Исходный фрагмент –
:::::

Валентина ЕФИМОВСКАЯ (Санкт-Петербург)
“РУКОПОЛОЖЕННЫЙ  ПРОШЛЫМ”

(размышления о творчестве Владимира Молчанова  по публикации его стихов на сайте “Российский писатель” 22.11.2014)

Русское литературное поле при очевидной его неоднородности всегда являло собой структуру целостную, единая ткань художественного творчества, расцвеченная разными по глубине и рельефу оттенками и рисунками конкретных произведений, на протяжении веков оставалась крепкой. На ней, даже раздираемой страстями смутных времен, как на живой коже затягивались раны, восстанавливался защитный покров. Так что с высоты тысячелетия русской литературы это поле и сегодня видится безутратным. Но всегда в его пространстве происходил, условно говоря, спектральный анализ, - выявление соотношения уровней мастерства, поиск критериев оценки литературных произведений. Например, в древнерусской литературе, в трудах Максима Грека, протопопа Аввакума, Симеона Полоцкого литературно-критические суждения отражали особенности общественной борьбы того времени, происходила полемика вокруг различных “лжеучений” и языковых проблем, связанных с переводом богослужебных книг. Сентиментализм привнес субъективно-вкусовые оценки. Пушкинский круг говорил о чувстве соразмерности и сообразности, об общечеловеческой значимости литературы, его демократические последователи называли себя “провозвестниками истины” и требовали оценку литературного произведения освободить вообще от каких-либо личных отношений.

Сегодня,  более чем когда-либо, литературный процесс далек от идеала диффузного (однородного) поля, поэтому, кажется, сложнее, чем прежде, провести анализ существующего литературного периода и выявить его лидеров. Что взять за отправную точку в оценке творчества известного белгородского поэта Владимира Ефимовича Молчанова, о котором так, например, говорят его современники – ”стихи Владимира Молчанова не изощрённой виртуозностью берут, а какой-то внутренней силой, чистотой и нежностью. Нежностью к земле, родному дому, женщине. Открытая всем ветрам и в чём-то беззащитная русская душа... ” (поэт Виктор Кирюшин) или

И если бы меня спросили, что такое тайна русской души, я б ответила: читайте Владимира Молчанова. Он и есть эта тайна” (поэт Надежда Мирошниченко) /Российский писатель. У краешка синеющей воды. 22.11.2014/?

:::::

Записи набора –

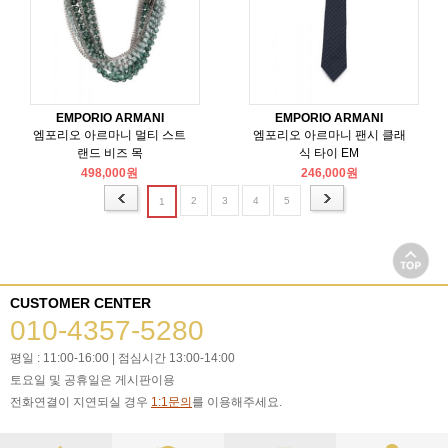
EMPORIO ARMANI
EMPORIO ARMANI
엠포리오 아르마니 멀티 스트
엠포리오 아르마니 팬시 클래
랜드 비즈 목
식 타이 EM
498,000원
246,000원
2
3
4
5
1
CUSTOMER CENTER
010-4357-5280
평일 : 11:00-16:00 | 점심시간 13:00-14:00
토요일 및 공휴일은 게시판이용
전화연결이 지연되실 경우
1:1문의
를 이용해주세요.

:::::

Задание A –
Повторите без изменений все строки записей, приведённых выше, опустив картинки.
Задание B –
Продолжите статью о творчестве Владимира Молчанова сразу после её последнего предложения.

Ответ к заданию A –
EMPORIO ARMANI
EMPORIO ARMANI
엠포리오 아르마니 멀티 스트
엠포리오 아르마니 팬시 클래
랜드 비즈 목
식 타이 EM
498,000원
246,000원
2
3
4
5
1
CUSTOMER CENTER
010-4357-5280
평일 : 11:00-16:00 | 점심시간 13:00-14:00
토요일 및 공휴일은 게시판이용
전화연결이 지연되실 경우
1:1문의
를 이용해주세요.

Ответ к заданию B –
Андрей Белый когда-то сказал про Брюсова: “Он – поэт, рукоположенный лучшим прошлым. Только такие поэты имеют в поэзии законодательное право”  (цит. по Критика русского зарубежья. М. 2002. С. 299). Именно в антитезе “рукоположения” и “законодательного права”, в сложном тысячелетнем противостоянии  “закона и благодати” можно, кажется, найти логику исследования творчества Владимира Молчанова. Из представленной подборки видно, что в своем поэтическом мире он находится не в центре его, а  “на границе”, на неком  “разломе”,  как он сам говорит о своих координатах: “между любовью и бедой”. Даже название нового его большого стихотворного блока “На краешке синеющей воды” несет в себе образ границы двух сред: зыбкой водной стихии и твердой почвы прибрежной земли.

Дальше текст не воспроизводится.